* REQUIRED WORK *
Write out the lines word for word, starting with the first line of the records and ending with the line that contains "common name: stor parykhat". Include both of those lines.

* ENTRIES SHOWN *
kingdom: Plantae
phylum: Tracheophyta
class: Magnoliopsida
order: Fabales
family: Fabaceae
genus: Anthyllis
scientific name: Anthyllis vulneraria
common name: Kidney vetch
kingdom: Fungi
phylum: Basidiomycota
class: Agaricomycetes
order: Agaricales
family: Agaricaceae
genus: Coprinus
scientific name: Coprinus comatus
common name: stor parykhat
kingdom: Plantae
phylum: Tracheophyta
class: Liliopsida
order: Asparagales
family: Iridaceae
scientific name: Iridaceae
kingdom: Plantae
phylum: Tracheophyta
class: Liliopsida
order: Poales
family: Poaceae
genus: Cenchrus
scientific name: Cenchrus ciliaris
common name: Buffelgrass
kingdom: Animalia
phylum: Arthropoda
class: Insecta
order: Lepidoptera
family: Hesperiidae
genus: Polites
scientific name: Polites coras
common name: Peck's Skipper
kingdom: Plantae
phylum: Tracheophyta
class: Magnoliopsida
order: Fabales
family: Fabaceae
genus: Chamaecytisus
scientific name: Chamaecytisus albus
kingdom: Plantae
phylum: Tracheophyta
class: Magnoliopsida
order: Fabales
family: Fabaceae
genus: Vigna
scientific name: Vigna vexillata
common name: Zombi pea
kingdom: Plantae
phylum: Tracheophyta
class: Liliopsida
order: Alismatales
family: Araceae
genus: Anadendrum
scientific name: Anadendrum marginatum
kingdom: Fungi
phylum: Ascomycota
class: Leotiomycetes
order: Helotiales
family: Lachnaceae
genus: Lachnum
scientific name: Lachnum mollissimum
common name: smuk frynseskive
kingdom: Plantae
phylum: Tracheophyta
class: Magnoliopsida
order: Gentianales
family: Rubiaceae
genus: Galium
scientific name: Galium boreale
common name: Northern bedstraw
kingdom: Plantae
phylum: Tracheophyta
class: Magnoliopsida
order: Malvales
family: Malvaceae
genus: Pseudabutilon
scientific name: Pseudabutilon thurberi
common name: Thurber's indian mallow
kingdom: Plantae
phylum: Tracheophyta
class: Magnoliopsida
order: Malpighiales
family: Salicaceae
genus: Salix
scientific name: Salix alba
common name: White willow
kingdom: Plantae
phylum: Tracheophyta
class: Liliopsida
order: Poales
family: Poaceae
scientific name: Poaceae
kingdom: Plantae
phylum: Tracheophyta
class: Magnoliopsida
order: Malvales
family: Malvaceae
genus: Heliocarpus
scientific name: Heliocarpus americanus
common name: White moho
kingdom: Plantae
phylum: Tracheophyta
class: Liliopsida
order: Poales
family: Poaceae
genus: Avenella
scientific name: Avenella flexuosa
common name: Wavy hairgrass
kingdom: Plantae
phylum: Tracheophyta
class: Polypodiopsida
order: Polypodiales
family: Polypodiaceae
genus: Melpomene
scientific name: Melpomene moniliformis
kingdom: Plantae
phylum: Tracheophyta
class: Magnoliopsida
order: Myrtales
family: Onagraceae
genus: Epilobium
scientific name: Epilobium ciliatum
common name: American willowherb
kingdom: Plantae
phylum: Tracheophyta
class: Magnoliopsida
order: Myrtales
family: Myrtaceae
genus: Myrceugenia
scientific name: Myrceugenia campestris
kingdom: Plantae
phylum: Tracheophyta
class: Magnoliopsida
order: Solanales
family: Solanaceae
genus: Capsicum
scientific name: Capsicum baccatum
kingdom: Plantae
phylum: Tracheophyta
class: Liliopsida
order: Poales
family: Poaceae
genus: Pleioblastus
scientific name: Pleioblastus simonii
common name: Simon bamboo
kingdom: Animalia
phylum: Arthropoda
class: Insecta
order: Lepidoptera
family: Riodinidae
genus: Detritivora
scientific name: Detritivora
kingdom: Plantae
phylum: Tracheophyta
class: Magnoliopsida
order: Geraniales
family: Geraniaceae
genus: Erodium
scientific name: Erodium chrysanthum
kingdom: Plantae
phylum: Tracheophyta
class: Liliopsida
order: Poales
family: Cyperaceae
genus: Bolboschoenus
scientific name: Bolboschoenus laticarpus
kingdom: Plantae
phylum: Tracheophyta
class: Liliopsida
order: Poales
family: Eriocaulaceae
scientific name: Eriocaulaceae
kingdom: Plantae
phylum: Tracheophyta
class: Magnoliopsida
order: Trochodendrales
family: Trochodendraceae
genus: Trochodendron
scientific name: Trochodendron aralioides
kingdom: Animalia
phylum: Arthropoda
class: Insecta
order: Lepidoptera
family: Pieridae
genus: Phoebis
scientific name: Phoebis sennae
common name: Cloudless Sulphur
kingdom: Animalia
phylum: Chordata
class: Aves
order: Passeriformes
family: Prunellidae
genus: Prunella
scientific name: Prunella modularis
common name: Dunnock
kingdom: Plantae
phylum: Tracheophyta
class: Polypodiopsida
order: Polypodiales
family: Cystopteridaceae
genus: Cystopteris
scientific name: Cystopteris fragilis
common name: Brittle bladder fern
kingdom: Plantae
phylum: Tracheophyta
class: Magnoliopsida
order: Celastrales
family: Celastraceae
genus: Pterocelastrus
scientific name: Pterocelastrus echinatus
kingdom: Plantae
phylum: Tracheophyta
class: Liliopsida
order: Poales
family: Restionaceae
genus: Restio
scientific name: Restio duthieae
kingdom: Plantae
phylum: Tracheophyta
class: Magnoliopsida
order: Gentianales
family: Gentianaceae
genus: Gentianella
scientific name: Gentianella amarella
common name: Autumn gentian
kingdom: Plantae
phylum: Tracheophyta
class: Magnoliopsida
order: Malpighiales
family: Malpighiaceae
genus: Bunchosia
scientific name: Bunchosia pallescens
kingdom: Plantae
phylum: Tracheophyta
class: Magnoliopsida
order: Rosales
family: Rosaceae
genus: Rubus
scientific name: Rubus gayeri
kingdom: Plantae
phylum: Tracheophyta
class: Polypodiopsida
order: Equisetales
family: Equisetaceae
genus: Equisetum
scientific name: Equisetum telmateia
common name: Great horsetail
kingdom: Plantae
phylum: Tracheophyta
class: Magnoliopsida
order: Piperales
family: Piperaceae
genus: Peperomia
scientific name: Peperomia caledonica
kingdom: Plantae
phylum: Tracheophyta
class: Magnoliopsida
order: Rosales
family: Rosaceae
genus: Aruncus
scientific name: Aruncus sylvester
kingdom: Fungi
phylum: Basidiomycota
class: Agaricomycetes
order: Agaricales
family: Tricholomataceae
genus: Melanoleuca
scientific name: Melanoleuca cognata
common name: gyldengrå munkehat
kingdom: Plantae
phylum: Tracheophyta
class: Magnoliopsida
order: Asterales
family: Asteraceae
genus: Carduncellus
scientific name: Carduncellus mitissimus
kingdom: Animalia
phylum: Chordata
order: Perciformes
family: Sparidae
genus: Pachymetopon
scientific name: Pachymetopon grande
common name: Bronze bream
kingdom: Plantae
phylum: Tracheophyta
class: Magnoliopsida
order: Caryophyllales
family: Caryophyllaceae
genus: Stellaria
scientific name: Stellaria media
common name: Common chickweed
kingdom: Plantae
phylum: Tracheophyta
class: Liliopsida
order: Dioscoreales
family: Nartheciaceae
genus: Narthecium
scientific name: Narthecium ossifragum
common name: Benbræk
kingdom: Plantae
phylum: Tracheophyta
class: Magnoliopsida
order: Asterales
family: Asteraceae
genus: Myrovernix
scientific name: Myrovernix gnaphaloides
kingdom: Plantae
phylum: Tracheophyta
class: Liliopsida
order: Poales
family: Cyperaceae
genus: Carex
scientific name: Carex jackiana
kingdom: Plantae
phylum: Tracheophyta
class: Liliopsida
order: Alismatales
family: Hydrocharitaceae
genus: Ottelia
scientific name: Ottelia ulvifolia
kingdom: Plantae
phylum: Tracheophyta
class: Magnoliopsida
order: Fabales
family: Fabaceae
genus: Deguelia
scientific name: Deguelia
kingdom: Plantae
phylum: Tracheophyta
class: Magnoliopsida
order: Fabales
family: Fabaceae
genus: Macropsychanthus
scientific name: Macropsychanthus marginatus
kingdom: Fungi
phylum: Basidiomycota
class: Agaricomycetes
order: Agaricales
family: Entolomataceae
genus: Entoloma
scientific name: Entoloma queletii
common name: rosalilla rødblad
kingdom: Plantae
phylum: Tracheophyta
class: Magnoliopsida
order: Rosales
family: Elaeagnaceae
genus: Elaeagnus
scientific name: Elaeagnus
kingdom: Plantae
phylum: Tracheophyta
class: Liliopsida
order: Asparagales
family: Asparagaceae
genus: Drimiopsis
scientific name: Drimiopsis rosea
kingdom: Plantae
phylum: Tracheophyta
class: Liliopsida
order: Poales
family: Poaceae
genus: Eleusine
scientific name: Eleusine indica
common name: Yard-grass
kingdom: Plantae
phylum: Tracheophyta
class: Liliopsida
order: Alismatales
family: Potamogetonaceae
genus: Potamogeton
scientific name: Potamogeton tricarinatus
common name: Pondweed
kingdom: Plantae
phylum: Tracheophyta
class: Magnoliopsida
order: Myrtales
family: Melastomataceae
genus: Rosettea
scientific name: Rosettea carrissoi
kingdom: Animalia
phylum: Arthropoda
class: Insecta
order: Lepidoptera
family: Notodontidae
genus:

* WRITTEN ANSWER *
kingdom: Plantae
phylum: Tracheophyta
class: Magnoliopsida
order: Fabales
family: Fabaceae
genus: Anthyllis
scientific name: Anthyllis vulneraria
common name: Kidney vetch
kingdom: Fungi
phylum: Basidiomycota
class: Agaricomycetes
order: Agaricales
family: Agaricaceae
genus: Coprinus
scientific name: Coprinus comatus
common name: stor parykhat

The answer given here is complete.